Operations 9 min read

Understanding SLA, SLO, and SLI: Key Metrics for High‑Availability Systems

This article explains the differences between SLA, SLO, and SLI, shows how to express user expectations as concrete service level agreements, and introduces essential high‑availability metrics such as availability percentages, MTBF, MTTR, RPO, RTO, WRT, and MTD for reliable system design.

Xiaokun's Architecture Exploration Notes
Xiaokun's Architecture Exploration Notes
Xiaokun's Architecture Exploration Notes
Understanding SLA, SLO, and SLI: Key Metrics for High‑Availability Systems

What Are SLA, SLO, and SLI?

In practice, building a highly available architecture is far more complex than achieving high performance because many uncertain failure factors exist, such as regional disasters, data‑center outages, network cuts, latency, hardware/software faults, and human errors. Designing a high‑availability system therefore requires more than redundancy and automatic failover; it also needs measurable indicators to continuously improve.

To illustrate SLA definitions, consider the process of buying a book on an e‑commerce platform. The user’s expectations during this flow can be expressed as SLA targets:

Availability : the login function should be available at least 99.9% of the time.

Load Time : the homepage response time (T99) should be within 200 ms.

Search Relevance : keyword search should achieve at least 80% relevance.

Product Availability : at least 70% of items in a category must be in stock.

Delivery Time : orders should be delivered within 24 hours.

These expectations become concrete SLA statements that can be written into contracts, giving them legal effect. For example, a cloud provider may promise 99.9% container availability, with penalties for violations.

SLO and SLI

SLO (Service Level Objective) is an internal, non‑legal commitment that teams set for themselves to ensure SLA fulfillment. SLI (Service Level Indicator) is the specific, quantifiable metric used to measure whether an SLO is met.

Key High‑Availability Metrics

Industry often refers to “N‑ines” availability (e.g., 99.9%). Availability can be calculated as:

Availability = MTBF / (MTBF + MTTR)

Stored data:

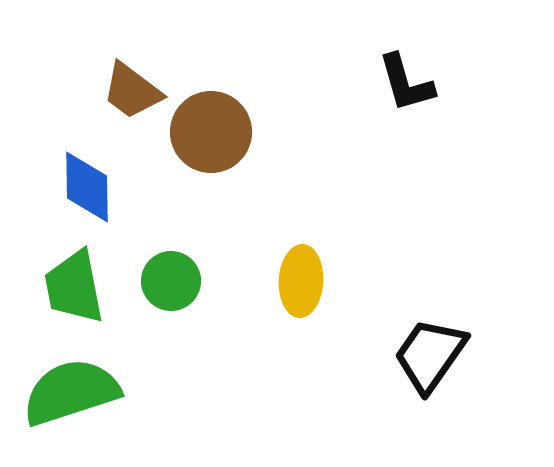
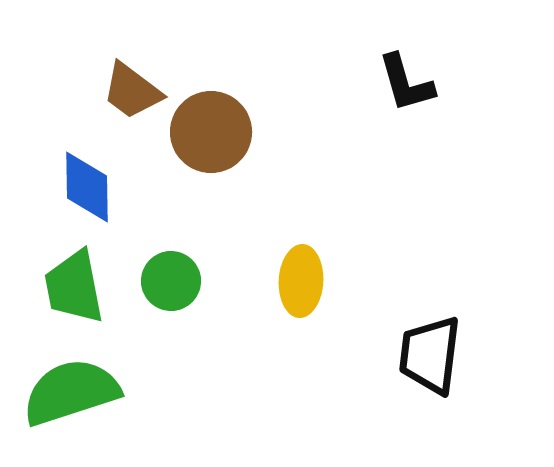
black trapezoid: rotated 28 degrees counterclockwise
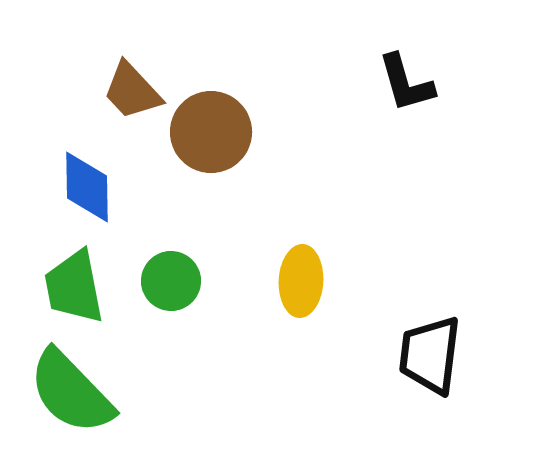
brown trapezoid: rotated 10 degrees clockwise
green semicircle: rotated 116 degrees counterclockwise
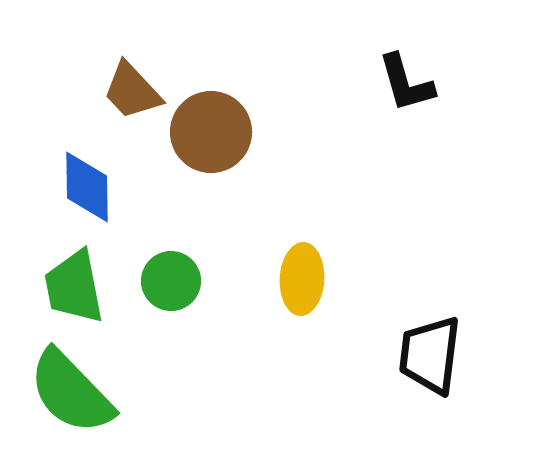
yellow ellipse: moved 1 px right, 2 px up
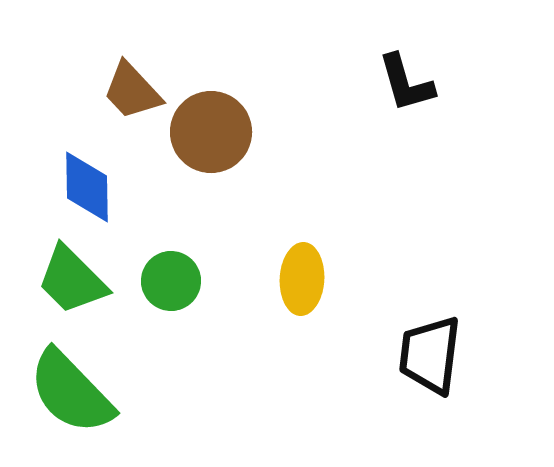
green trapezoid: moved 2 px left, 7 px up; rotated 34 degrees counterclockwise
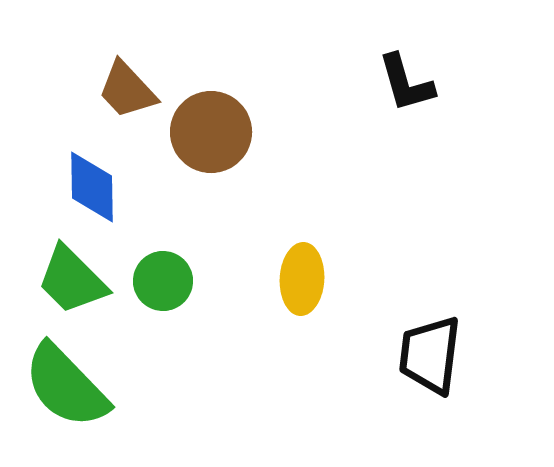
brown trapezoid: moved 5 px left, 1 px up
blue diamond: moved 5 px right
green circle: moved 8 px left
green semicircle: moved 5 px left, 6 px up
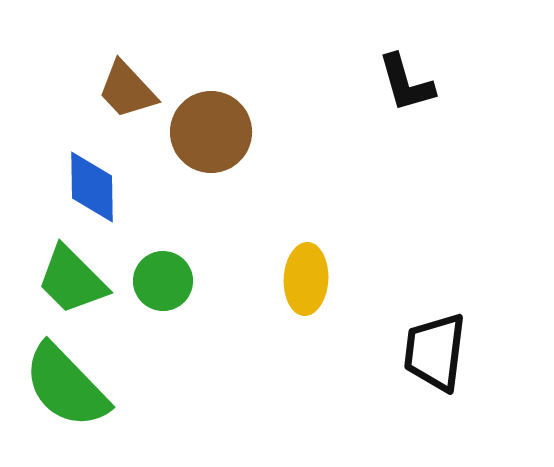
yellow ellipse: moved 4 px right
black trapezoid: moved 5 px right, 3 px up
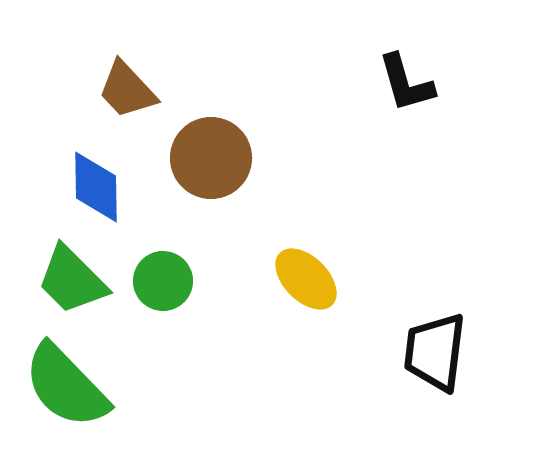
brown circle: moved 26 px down
blue diamond: moved 4 px right
yellow ellipse: rotated 48 degrees counterclockwise
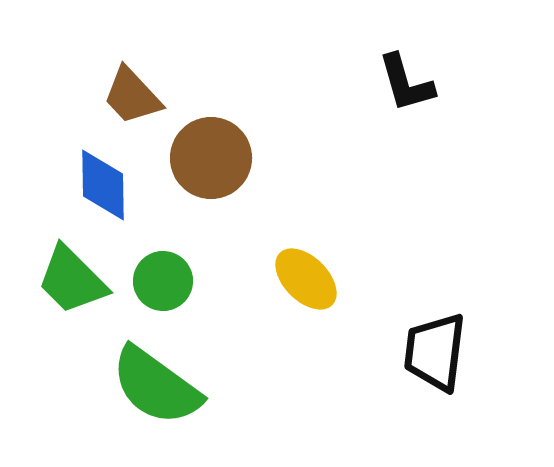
brown trapezoid: moved 5 px right, 6 px down
blue diamond: moved 7 px right, 2 px up
green semicircle: moved 90 px right; rotated 10 degrees counterclockwise
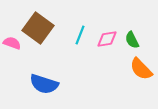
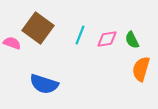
orange semicircle: rotated 60 degrees clockwise
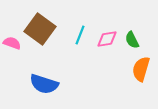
brown square: moved 2 px right, 1 px down
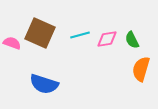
brown square: moved 4 px down; rotated 12 degrees counterclockwise
cyan line: rotated 54 degrees clockwise
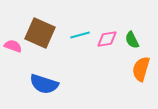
pink semicircle: moved 1 px right, 3 px down
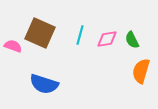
cyan line: rotated 60 degrees counterclockwise
orange semicircle: moved 2 px down
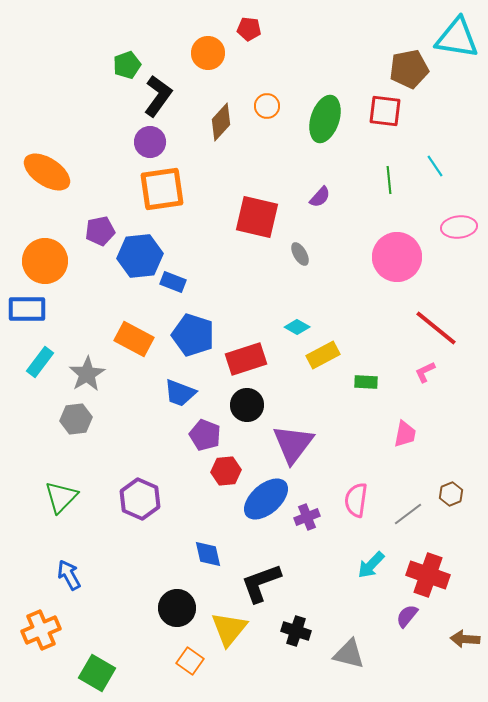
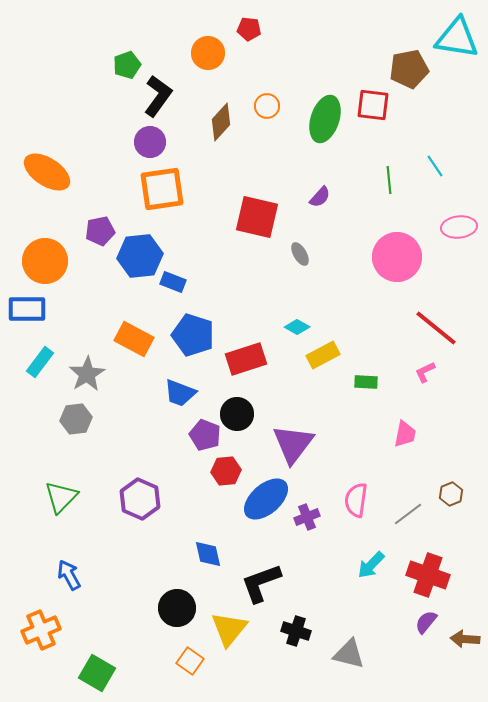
red square at (385, 111): moved 12 px left, 6 px up
black circle at (247, 405): moved 10 px left, 9 px down
purple semicircle at (407, 616): moved 19 px right, 6 px down
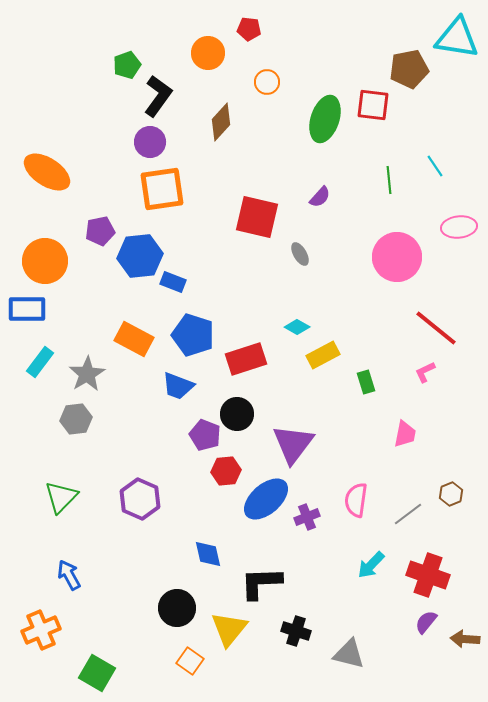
orange circle at (267, 106): moved 24 px up
green rectangle at (366, 382): rotated 70 degrees clockwise
blue trapezoid at (180, 393): moved 2 px left, 7 px up
black L-shape at (261, 583): rotated 18 degrees clockwise
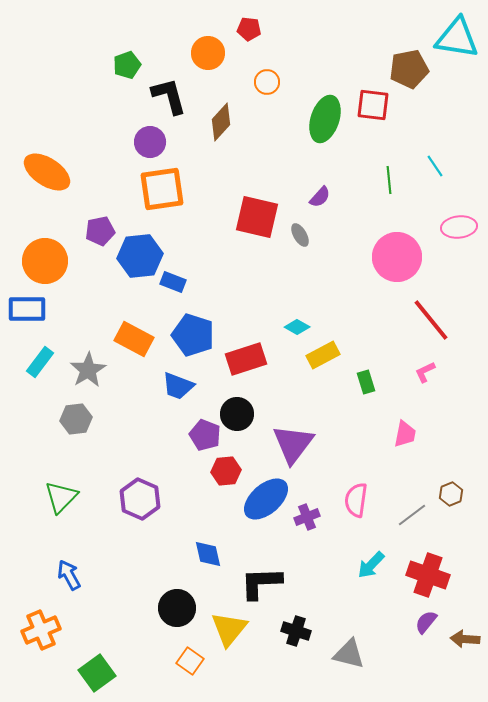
black L-shape at (158, 96): moved 11 px right; rotated 51 degrees counterclockwise
gray ellipse at (300, 254): moved 19 px up
red line at (436, 328): moved 5 px left, 8 px up; rotated 12 degrees clockwise
gray star at (87, 374): moved 1 px right, 4 px up
gray line at (408, 514): moved 4 px right, 1 px down
green square at (97, 673): rotated 24 degrees clockwise
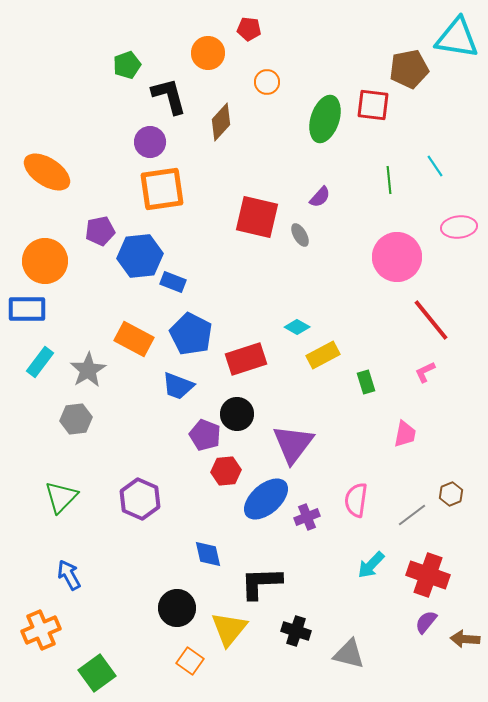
blue pentagon at (193, 335): moved 2 px left, 1 px up; rotated 9 degrees clockwise
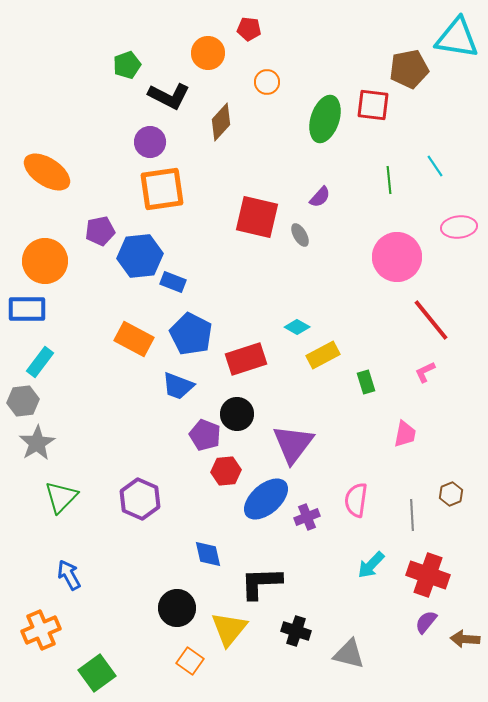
black L-shape at (169, 96): rotated 132 degrees clockwise
gray star at (88, 370): moved 51 px left, 73 px down
gray hexagon at (76, 419): moved 53 px left, 18 px up
gray line at (412, 515): rotated 56 degrees counterclockwise
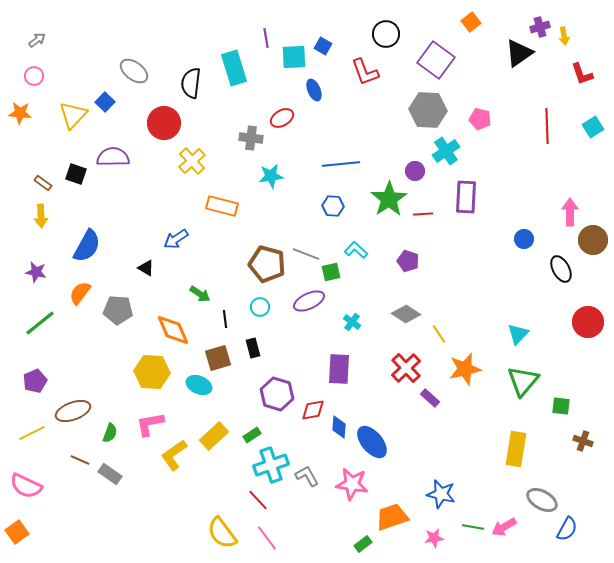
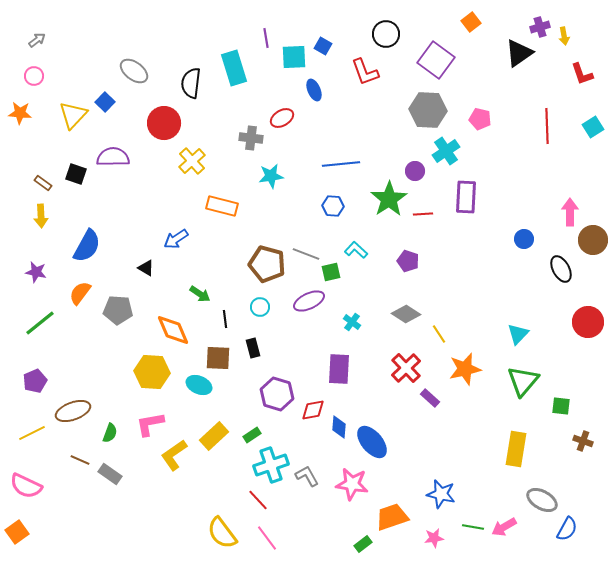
brown square at (218, 358): rotated 20 degrees clockwise
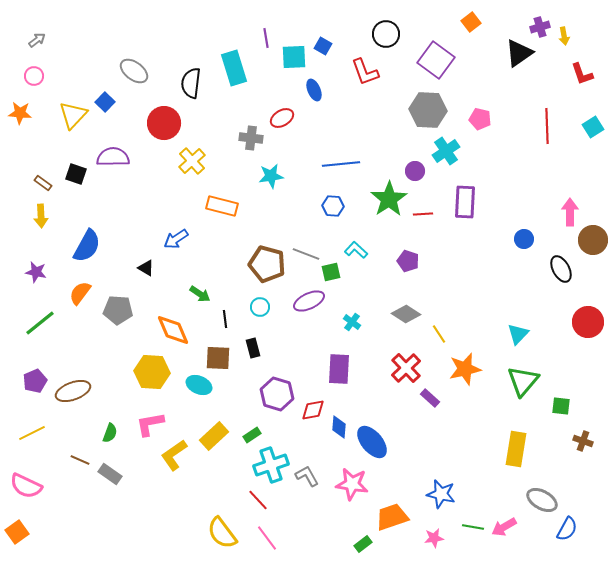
purple rectangle at (466, 197): moved 1 px left, 5 px down
brown ellipse at (73, 411): moved 20 px up
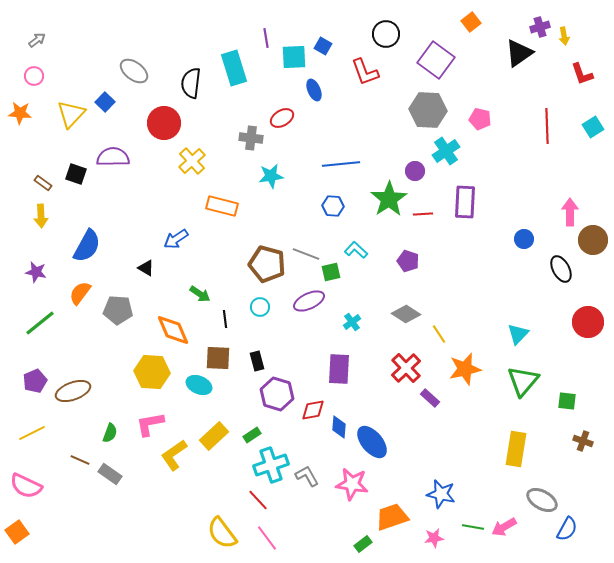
yellow triangle at (73, 115): moved 2 px left, 1 px up
cyan cross at (352, 322): rotated 18 degrees clockwise
black rectangle at (253, 348): moved 4 px right, 13 px down
green square at (561, 406): moved 6 px right, 5 px up
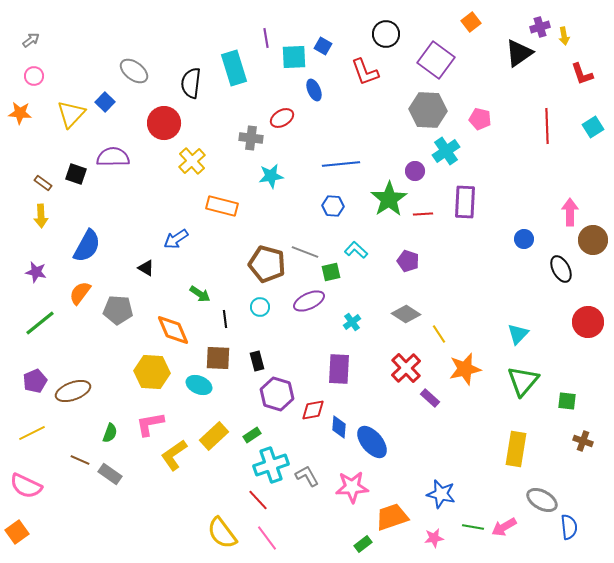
gray arrow at (37, 40): moved 6 px left
gray line at (306, 254): moved 1 px left, 2 px up
pink star at (352, 484): moved 3 px down; rotated 12 degrees counterclockwise
blue semicircle at (567, 529): moved 2 px right, 2 px up; rotated 35 degrees counterclockwise
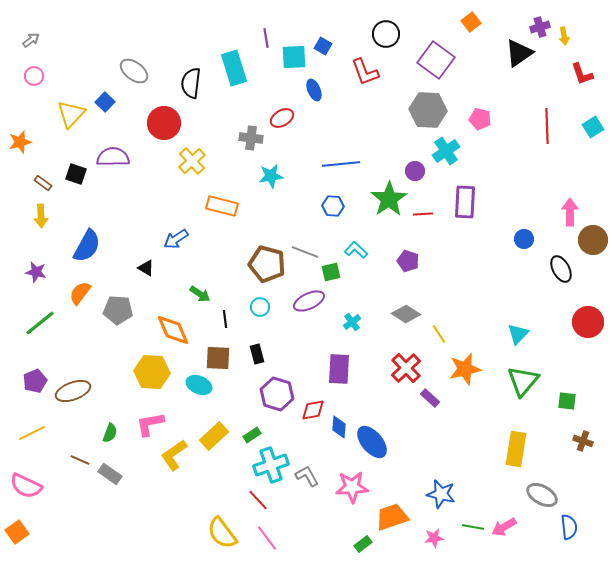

Tasks to complete:
1) Write out, word for word, the part of the article on service level metrics that opens with the words containing "In practice, building" and closes with "be in stock.".
2) How many lines of the listing contain the word "counterclockwise"? Reply with the number alone.
The listing has no connection to the article on service level metrics.

Task-by-task results:
1)
In practice, building a highly available architecture is far more complex than achieving high performance because many uncertain failure factors exist, such as regional disasters, data‑center outages, network cuts, latency, hardware/software faults, and human errors. Designing a high‑availability system therefore requires more than redundancy and automatic failover; it also needs measurable indicators to continuously improve.

To illustrate SLA definitions, consider the process of buying a book on an e‑commerce platform. The user’s expectations during this flow can be expressed as SLA targets:

Availability : the login function should be available at least 99.9% of the time.

Load Time : the homepage response time (T99) should be within 200 ms.

Search Relevance : keyword search should achieve at least 80% relevance.

Product Availability : at least 70% of items in a category must be in stock.

2) 11